* Data *
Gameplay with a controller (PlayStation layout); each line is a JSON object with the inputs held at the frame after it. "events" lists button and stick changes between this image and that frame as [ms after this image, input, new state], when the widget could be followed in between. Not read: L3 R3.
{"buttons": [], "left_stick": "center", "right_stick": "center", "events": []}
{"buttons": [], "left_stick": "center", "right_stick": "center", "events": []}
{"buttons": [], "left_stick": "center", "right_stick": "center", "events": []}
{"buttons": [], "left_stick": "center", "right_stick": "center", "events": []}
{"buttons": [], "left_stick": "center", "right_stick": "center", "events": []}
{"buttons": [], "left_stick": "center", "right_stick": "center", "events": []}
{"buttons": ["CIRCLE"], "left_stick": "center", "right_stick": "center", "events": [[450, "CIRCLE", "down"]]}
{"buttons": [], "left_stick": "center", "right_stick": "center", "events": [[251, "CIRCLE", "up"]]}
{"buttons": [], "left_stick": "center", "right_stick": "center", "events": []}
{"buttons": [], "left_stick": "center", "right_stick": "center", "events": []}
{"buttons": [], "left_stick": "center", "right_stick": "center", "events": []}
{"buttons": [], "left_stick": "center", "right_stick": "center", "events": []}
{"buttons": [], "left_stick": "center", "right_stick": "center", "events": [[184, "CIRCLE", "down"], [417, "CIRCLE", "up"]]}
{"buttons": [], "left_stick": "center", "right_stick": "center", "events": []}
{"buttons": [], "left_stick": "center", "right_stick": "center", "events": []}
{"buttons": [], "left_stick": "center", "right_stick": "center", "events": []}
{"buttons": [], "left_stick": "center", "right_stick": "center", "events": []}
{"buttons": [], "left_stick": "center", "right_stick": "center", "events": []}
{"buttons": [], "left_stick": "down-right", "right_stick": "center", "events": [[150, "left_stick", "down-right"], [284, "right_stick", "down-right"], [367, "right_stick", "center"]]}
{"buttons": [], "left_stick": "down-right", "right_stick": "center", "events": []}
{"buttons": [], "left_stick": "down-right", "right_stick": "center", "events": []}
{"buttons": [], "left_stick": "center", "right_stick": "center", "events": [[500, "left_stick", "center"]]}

* Assignment *
Word for word, repeat every entry listed above.

* Answer to the exercise *
Gameplay with a controller (PlayStation layout); each line is a JSON object with the inputs held at the frame after it. "events" lists button and stick changes between this image and that frame as [ms after this image, input, new state], when the widget could be followed in between. Not read: L3 R3.
{"buttons": [], "left_stick": "center", "right_stick": "center", "events": []}
{"buttons": [], "left_stick": "center", "right_stick": "center", "events": []}
{"buttons": [], "left_stick": "center", "right_stick": "center", "events": []}
{"buttons": [], "left_stick": "center", "right_stick": "center", "events": []}
{"buttons": [], "left_stick": "center", "right_stick": "center", "events": []}
{"buttons": [], "left_stick": "center", "right_stick": "center", "events": []}
{"buttons": ["CIRCLE"], "left_stick": "center", "right_stick": "center", "events": [[450, "CIRCLE", "down"]]}
{"buttons": [], "left_stick": "center", "right_stick": "center", "events": [[251, "CIRCLE", "up"]]}
{"buttons": [], "left_stick": "center", "right_stick": "center", "events": []}
{"buttons": [], "left_stick": "center", "right_stick": "center", "events": []}
{"buttons": [], "left_stick": "center", "right_stick": "center", "events": []}
{"buttons": [], "left_stick": "center", "right_stick": "center", "events": []}
{"buttons": [], "left_stick": "center", "right_stick": "center", "events": [[184, "CIRCLE", "down"], [417, "CIRCLE", "up"]]}
{"buttons": [], "left_stick": "center", "right_stick": "center", "events": []}
{"buttons": [], "left_stick": "center", "right_stick": "center", "events": []}
{"buttons": [], "left_stick": "center", "right_stick": "center", "events": []}
{"buttons": [], "left_stick": "center", "right_stick": "center", "events": []}
{"buttons": [], "left_stick": "center", "right_stick": "center", "events": []}
{"buttons": [], "left_stick": "down-right", "right_stick": "center", "events": [[150, "left_stick", "down-right"], [284, "right_stick", "down-right"], [367, "right_stick", "center"]]}
{"buttons": [], "left_stick": "down-right", "right_stick": "center", "events": []}
{"buttons": [], "left_stick": "down-right", "right_stick": "center", "events": []}
{"buttons": [], "left_stick": "center", "right_stick": "center", "events": [[500, "left_stick", "center"]]}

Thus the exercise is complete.